Diablo Canyon reported sustained northeasterly winds of 31 mph with gusts of 61 mph at 8:45 p.m. on Friday. The PG&E Mt. Lowe weather station on the Cuesta Grade saw northeasterly wind gusts of 59 mph, while Whale Rock Reserve reported gusts to 50 mph.

In fact, gusty Santa Lucia winds were felt in the Estero Bay area, especially along Highway 41 from Morro Bay High School heading toward Atascadero about halfway up the grade, as well as the coastal canyons and gaps, and parts of eastern San Luis Obispo, including Cal Poly, San Luis Obispo High School and French Hospital Medical Center. However, many other San Luis Obispo County locations only reported gentle winds.

It is much easier to predict the wind speed coming off the ocean with no obstructions than from the land. Due to the Santa Lucia, Caliente, La Panza mountain ranges in San Luis Obispo County and the Sierra Madre, San Rafael and Santa Ynez mountains in Santa Barbara County, wind speed can be radically different over a short distance, and here’s why.

To begin with, the direction of the wind is reported by the direction from which it originates.

Westerly winds blow out of the west toward the east and are called “onshore.” In other words, the air blows from the ocean to the shore. Easterly winds blow from the east to the west and are called “offshore” winds, the air that blows from the land to the sea.

Over the decades, I have often been told that the terms “onshore” and “offshore” as applied to winds are confusing in two ways: The terms are vague and fuzzy in themselves — offshore sounds like it could be inland — and especially so since those terms don’t define the perspective from which the winds are considered.

Due to the topography of the Central Coast, offshore winds are typically downslope winds, which are technically called “katabatic wind,” from the Greek word katabatikos, which means “going downhill.”

Traditionally, according to wind data recorded at Diablo Canyon Power Plant’s meteorological tower, the winds blow about 60 percent of the time out of the northwest quadrant along the Pecho Coast.

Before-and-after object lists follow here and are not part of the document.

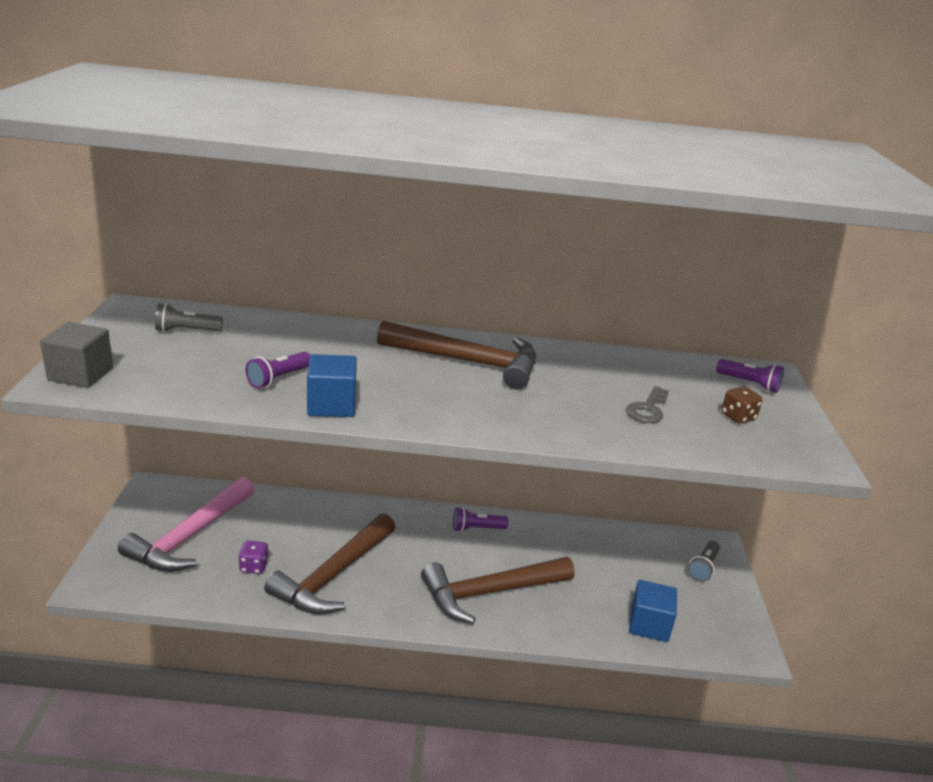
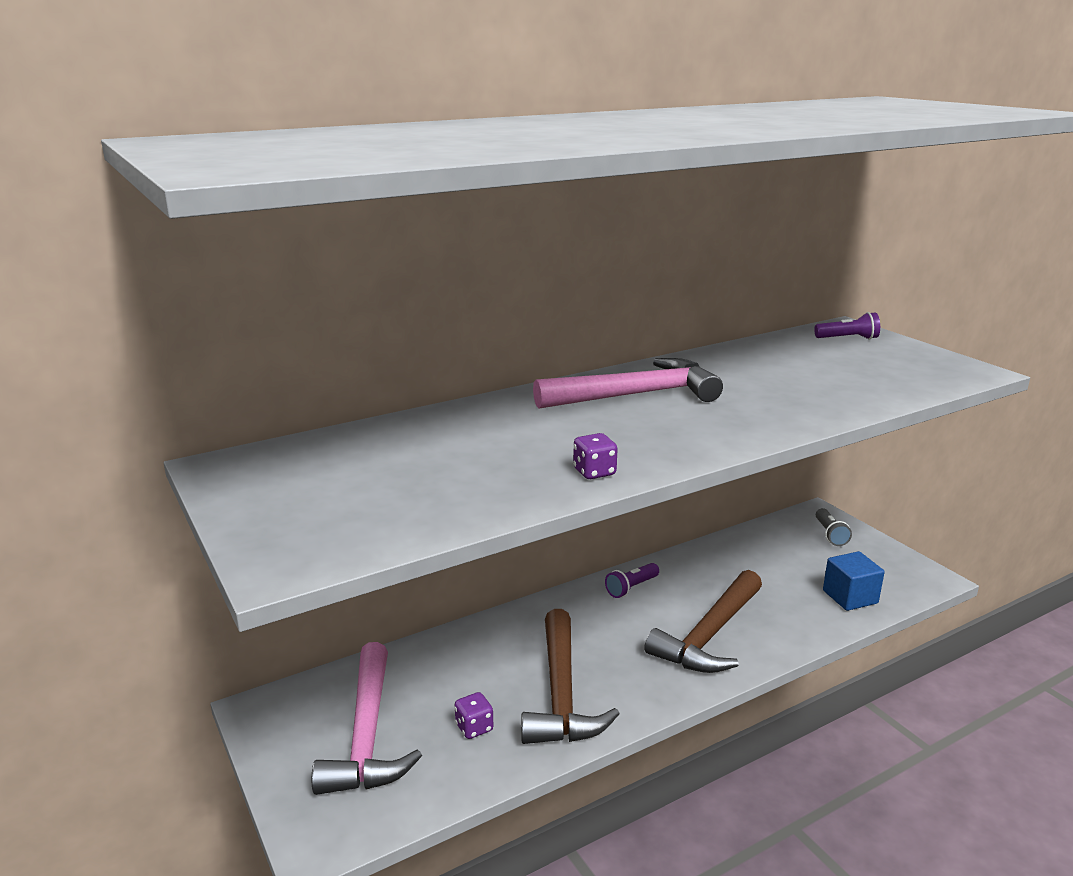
camera: 30 degrees left, 5 degrees down
grey cube [40,322,113,388] -> none
grey flashlight [155,303,223,332] -> none
purple flashlight [246,352,311,388] -> none
blue cube [307,354,357,417] -> purple dice [573,433,617,479]
brown hammer [377,321,536,390] -> pink hammer [533,358,723,409]
grey key [626,386,669,423] -> none
brown dice [722,386,763,424] -> none

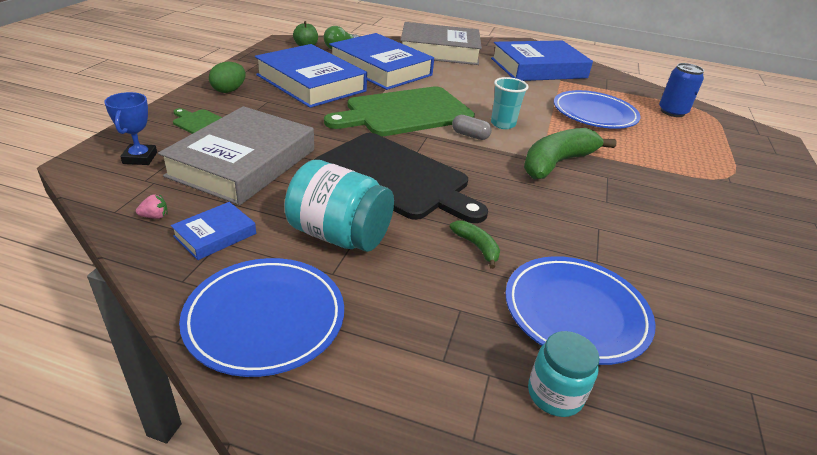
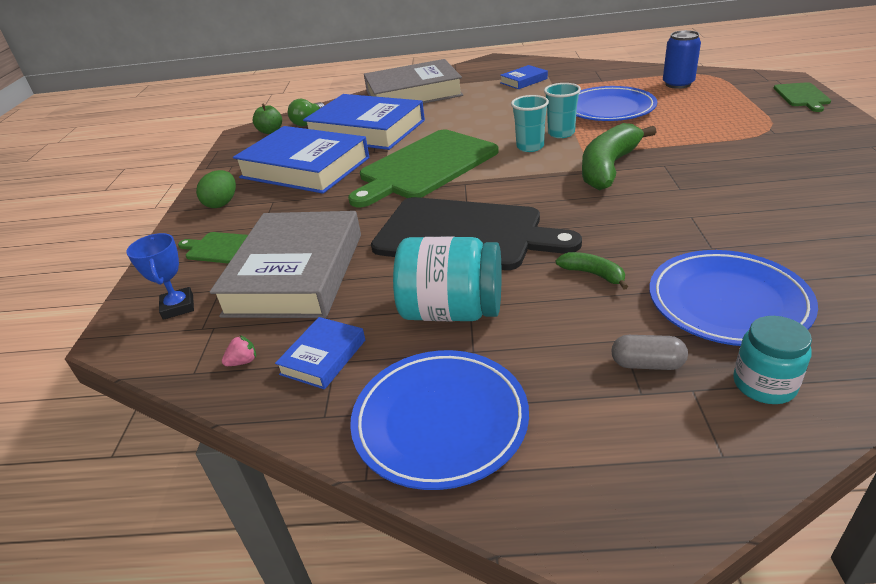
camera: 10 degrees left, 0 degrees up
grey capsule [452,115,492,140] -> grey capsule moved to [611,335,688,370]
blue book [491,40,593,81] -> blue book [500,65,548,89], size x0.44
none -> turquoise cup [544,83,581,138]
none -> green cutting board [774,82,831,112]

The winds blow approximately 12 percent of the time out of the northeast quadrant and about 23 percent out of the southeast quadrant. The other 5 percent of the time, the winds are spread evenly across the rest of the cardinal headings. Northeasterly Santa Lucia winds are more common during dry years, while wet years will see more prefrontal southeasterly winds.

This January, transitory high-pressure systems over the Great Basin have been common, perhaps due to the current La Niña condition, which tends to push the jetstream/upper-level winds further northward into the Pacific Northwest. Historically, this tends to lead to below-average rainfall for the Central Coast.

These gusty Santa Lucia (northeasterly) winds are often low-level winds associated with canyons, passes and gaps in the coastal mountain ranges.

If the canyon is orientated toward the northeast, the Santa Lucia winds are funnel and accelerated down the canyons like a venturi and become turbulent and gusty in nature. This condition is similar to a river flowing through a narrower channel over boulders and creating rapids.

If the winds shift out of the north or east, even by a few degrees, the winds can rapidly decrease from one area to another. Naturally, if the pass is orientated in a northerly direction, winds out of the north can be accelerated, while easterly winds can be blocked. This is one of the main reasons the wind speed can be radically different from one location to another over a short distance in the coastal regions of the Central Coast.

PG&E has completed its long-term goal of installing more than 1,300 weather stations in high fire-threat areas. These weather stations are used year-round and will help to further improve weather forecasting capabilities. The station observations are available to state and local agencies and the public through such online sources as pge.com/weather, at the National Weather Service, and MesoWest at mesowest.utah.edu/.